Want 'better adjusted' children? An hour of video gaming a day (and no more) might help
Research found that children and teens who played a small amount of video games were better adjusted and cared more about their peers
Monday 04 August 2014
Playing video games might actually be good for child development according to a new study from the University of Oxford, but only if kids play for less than an hour a day.
Research undertaken by experimental psychologist Dr Andrew Przybylski suggested that young people who played video games for just a few hours a week were better adjusted, more likely to care about the welfare of their peers and presented fewer behavioural problems over all.
However, these benefits disappeared when the children spent between one and three hours a day playing games, and when they exceeded this limit a range of problems appeared including hyperactivity, inattention and a lack of empathy.
“There’s a wide range of reasons to think that some level of exposure to electronic games might be advantageous to young people,” said Dr Przybylski, a research fellow at the Oxford Internet Institute, citing the ‘common language’ of video games between children as one positive side effect.

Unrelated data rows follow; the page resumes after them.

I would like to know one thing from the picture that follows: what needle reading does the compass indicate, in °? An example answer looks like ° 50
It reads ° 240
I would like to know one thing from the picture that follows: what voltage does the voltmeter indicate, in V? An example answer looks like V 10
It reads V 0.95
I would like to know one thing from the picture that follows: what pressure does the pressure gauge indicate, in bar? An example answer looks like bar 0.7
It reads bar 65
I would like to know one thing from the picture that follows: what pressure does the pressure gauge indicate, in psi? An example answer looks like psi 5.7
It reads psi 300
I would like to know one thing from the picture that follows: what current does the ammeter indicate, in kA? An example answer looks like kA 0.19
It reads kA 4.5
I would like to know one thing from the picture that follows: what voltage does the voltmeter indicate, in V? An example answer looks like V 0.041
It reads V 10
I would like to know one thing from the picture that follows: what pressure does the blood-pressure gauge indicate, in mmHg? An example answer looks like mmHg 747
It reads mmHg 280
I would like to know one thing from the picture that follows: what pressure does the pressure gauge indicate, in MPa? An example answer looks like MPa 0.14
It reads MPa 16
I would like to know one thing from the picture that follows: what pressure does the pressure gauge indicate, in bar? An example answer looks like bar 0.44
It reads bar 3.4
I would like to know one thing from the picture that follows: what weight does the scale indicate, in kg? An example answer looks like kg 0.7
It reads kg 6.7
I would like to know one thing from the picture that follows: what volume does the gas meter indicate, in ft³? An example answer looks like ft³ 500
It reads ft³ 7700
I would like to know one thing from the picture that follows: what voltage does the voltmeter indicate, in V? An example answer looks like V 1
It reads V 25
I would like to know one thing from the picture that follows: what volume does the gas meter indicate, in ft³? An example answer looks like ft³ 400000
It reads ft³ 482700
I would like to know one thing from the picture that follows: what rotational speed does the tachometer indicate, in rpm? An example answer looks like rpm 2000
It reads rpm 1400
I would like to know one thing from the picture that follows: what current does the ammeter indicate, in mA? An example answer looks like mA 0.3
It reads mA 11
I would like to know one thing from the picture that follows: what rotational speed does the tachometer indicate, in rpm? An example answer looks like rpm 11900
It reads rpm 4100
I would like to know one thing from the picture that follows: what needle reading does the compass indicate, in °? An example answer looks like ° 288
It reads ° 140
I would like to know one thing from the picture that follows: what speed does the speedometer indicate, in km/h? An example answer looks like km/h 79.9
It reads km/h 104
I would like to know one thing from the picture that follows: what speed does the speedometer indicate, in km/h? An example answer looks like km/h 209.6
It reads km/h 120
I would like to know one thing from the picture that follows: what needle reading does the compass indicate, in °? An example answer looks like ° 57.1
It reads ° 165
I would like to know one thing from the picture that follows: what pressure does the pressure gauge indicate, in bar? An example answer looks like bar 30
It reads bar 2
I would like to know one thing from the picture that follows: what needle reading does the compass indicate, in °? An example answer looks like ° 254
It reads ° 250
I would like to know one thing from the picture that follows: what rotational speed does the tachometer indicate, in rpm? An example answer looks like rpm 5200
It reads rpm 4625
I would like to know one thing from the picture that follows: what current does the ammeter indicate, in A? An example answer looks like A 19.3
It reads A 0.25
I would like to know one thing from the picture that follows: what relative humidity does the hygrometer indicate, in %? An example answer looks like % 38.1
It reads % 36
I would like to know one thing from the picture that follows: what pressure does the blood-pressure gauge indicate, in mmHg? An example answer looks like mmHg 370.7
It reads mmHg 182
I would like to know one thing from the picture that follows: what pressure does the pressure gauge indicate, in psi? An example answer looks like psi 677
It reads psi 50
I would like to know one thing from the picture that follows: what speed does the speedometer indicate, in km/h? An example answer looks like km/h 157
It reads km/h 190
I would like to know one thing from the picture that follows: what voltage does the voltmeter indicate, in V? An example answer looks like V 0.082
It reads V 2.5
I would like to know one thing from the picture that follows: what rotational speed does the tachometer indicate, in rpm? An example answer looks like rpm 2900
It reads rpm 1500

The authors of the study suggested that sandbox games such as Minecraft were best for children.
The research surveyed 5,000 young people aged between 10 and 15, asking them how much time they spent gaming on a typical school day before comparing this with a range psychological and social assessments.
The results suggests that three quarters of British children and teenagers play video games on a daily basis and that those who spent more than half their daily free time playing were not well adjusted.
Dr Przybylski points out that although a small amount of video gaming might have a beneficial role in child development, traditionals factors such as education and strong family relationships were far more statistically significant.
The study also suggested that beneficial outcomes of video games varied depending on the structure of the games themselves.
Although Przybylski and his team did not recommend any individual titles, speaking to WebMD the Dr said: "Past research done by myself and other researchers would suggest that open ended, 'sandbox' games such as Minecraft, SimCity and Kerbal Space Program are good picks."